● **Exercise objective**
Look through the lines below and copy each one that includes "University".
** Data for this exercise follows **
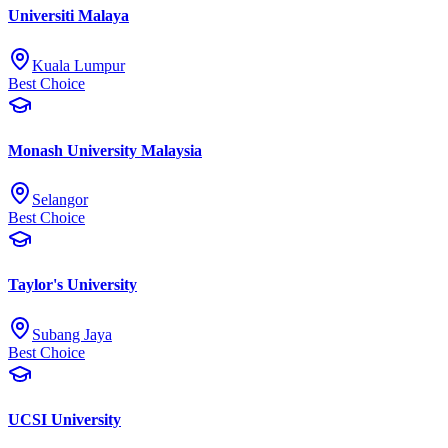
Universiti Malaya
Kuala Lumpur
Best Choice
Monash University Malaysia
Selangor
Best Choice
Taylor's University
Subang Jaya
Best Choice
UCSI University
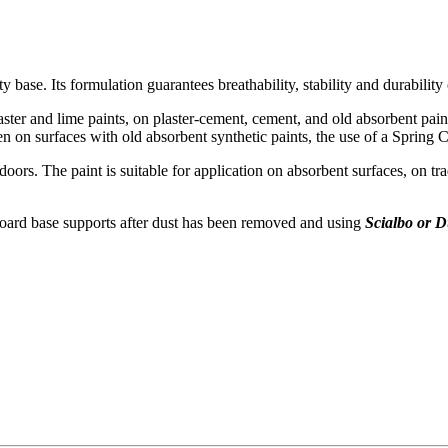
 base. Its formulation guarantees breathability, stability and durability
aster and lime paints, on plaster-cement, cement, and old absorbent pain
n on surfaces with old absorbent synthetic paints, the use of a Spring
ndoors. The paint is suitable for application on absorbent surfaces, on tr
board base supports after dust has been removed and using
Scialbo or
** End of Data for this exercise **
● **Task answer**
Monash University Malaysia
Taylor's University
UCSI University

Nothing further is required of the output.